Exercise brief: Once the pictures are set aside, transcribe the remaining data exactly.
[Task input — start]
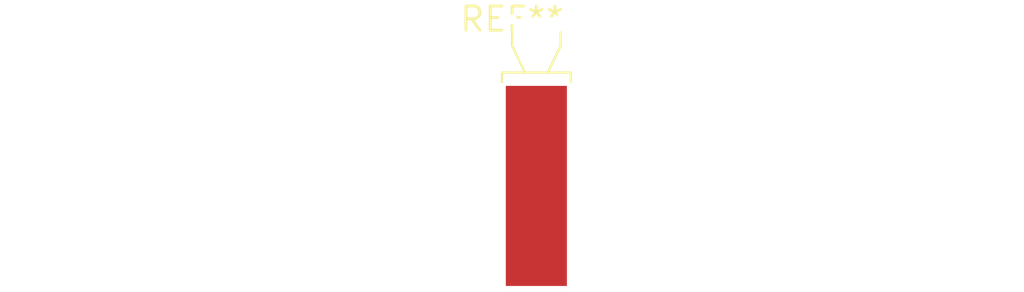
<source format=kicad_pcb>
(kicad_pcb (version 20240108) (generator pcbnew)

  (general
    (thickness 1.6)
  )

  (paper "A4")
  (layers
    (0 "F.Cu" signal)
    (31 "B.Cu" signal)
    (32 "B.Adhes" user "B.Adhesive")
    (33 "F.Adhes" user "F.Adhesive")
    (34 "B.Paste" user)
    (35 "F.Paste" user)
    (36 "B.SilkS" user "B.Silkscreen")
    (37 "F.SilkS" user "F.Silkscreen")
    (38 "B.Mask" user)
    (39 "F.Mask" user)
    (40 "Dwgs.User" user "User.Drawings")
    (41 "Cmts.User" user "User.Comments")
    (42 "Eco1.User" user "User.Eco1")
    (43 "Eco2.User" user "User.Eco2")
    (44 "Edge.Cuts" user)
    (45 "Margin" user)
    (46 "B.CrtYd" user "B.Courtyard")
    (47 "F.CrtYd" user "F.Courtyard")
    (48 "B.Fab" user)
    (49 "F.Fab" user)
    (50 "User.1" user)
    (51 "User.2" user)
    (52 "User.3" user)
    (53 "User.4" user)
    (54 "User.5" user)
    (55 "User.6" user)
    (56 "User.7" user)
    (57 "User.8" user)
    (58 "User.9" user)
  )

  (setup
    (pad_to_mask_clearance 0)
    (pcbplotparams
      (layerselection 0x00010fc_ffffffff)
      (plot_on_all_layers_selection 0x0000000_00000000)
      (disableapertmacros false)
      (usegerberextensions false)
      (usegerberattributes false)
      (usegerberadvancedattributes false)
      (creategerberjobfile false)
      (dashed_line_dash_ratio 12.000000)
      (dashed_line_gap_ratio 3.000000)
      (svgprecision 4)
      (plotframeref false)
      (viasonmask false)
      (mode 1)
      (useauxorigin false)
      (hpglpennumber 1)
      (hpglpenspeed 20)
      (hpglpendiameter 15.000000)
      (dxfpolygonmode false)
      (dxfimperialunits false)
      (dxfusepcbnewfont false)
      (psnegative false)
      (psa4output false)
      (plotreference false)
      (plotvalue false)
      (plotinvisibletext false)
      (sketchpadsonfab false)
      (subtractmaskfromsilk false)
      (outputformat 1)
      (mirror false)
      (drillshape 1)
      (scaleselection 1)
      (outputdirectory "")
    )
  )

  (net 0 "")

  (footprint "Crystal_AT310_D3.0mm_L10.0mm_Horizontal_1EP_style1" (layer "F.Cu") (at 0 0))

)

</source>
[Task input — finish]
Answer space:
<source format=kicad_pcb>
(kicad_pcb (version 20240108) (generator pcbnew)

  (general
    (thickness 1.6)
  )

  (paper "A4")
  (layers
    (0 "F.Cu" signal)
    (31 "B.Cu" signal)
    (32 "B.Adhes" user "B.Adhesive")
    (33 "F.Adhes" user "F.Adhesive")
    (34 "B.Paste" user)
    (35 "F.Paste" user)
    (36 "B.SilkS" user "B.Silkscreen")
    (37 "F.SilkS" user "F.Silkscreen")
    (38 "B.Mask" user)
    (39 "F.Mask" user)
    (40 "Dwgs.User" user "User.Drawings")
    (41 "Cmts.User" user "User.Comments")
    (42 "Eco1.User" user "User.Eco1")
    (43 "Eco2.User" user "User.Eco2")
    (44 "Edge.Cuts" user)
    (45 "Margin" user)
    (46 "B.CrtYd" user "B.Courtyard")
    (47 "F.CrtYd" user "F.Courtyard")
    (48 "B.Fab" user)
    (49 "F.Fab" user)
    (50 "User.1" user)
    (51 "User.2" user)
    (52 "User.3" user)
    (53 "User.4" user)
    (54 "User.5" user)
    (55 "User.6" user)
    (56 "User.7" user)
    (57 "User.8" user)
    (58 "User.9" user)
  )

  (setup
    (pad_to_mask_clearance 0)
    (pcbplotparams
      (layerselection 0x00010fc_ffffffff)
      (plot_on_all_layers_selection 0x0000000_00000000)
      (disableapertmacros false)
      (usegerberextensions false)
      (usegerberattributes false)
      (usegerberadvancedattributes false)
      (creategerberjobfile false)
      (dashed_line_dash_ratio 12.000000)
      (dashed_line_gap_ratio 3.000000)
      (svgprecision 4)
      (plotframeref false)
      (viasonmask false)
      (mode 1)
      (useauxorigin false)
      (hpglpennumber 1)
      (hpglpenspeed 20)
      (hpglpendiameter 15.000000)
      (dxfpolygonmode false)
      (dxfimperialunits false)
      (dxfusepcbnewfont false)
      (psnegative false)
      (psa4output false)
      (plotreference false)
      (plotvalue false)
      (plotinvisibletext false)
      (sketchpadsonfab false)
      (subtractmaskfromsilk false)
      (outputformat 1)
      (mirror false)
      (drillshape 1)
      (scaleselection 1)
      (outputdirectory "")
    )
  )

  (net 0 "")

  (footprint "Crystal_AT310_D3.0mm_L10.0mm_Horizontal_1EP_style1" (layer "F.Cu") (at 0 0))

)

</source>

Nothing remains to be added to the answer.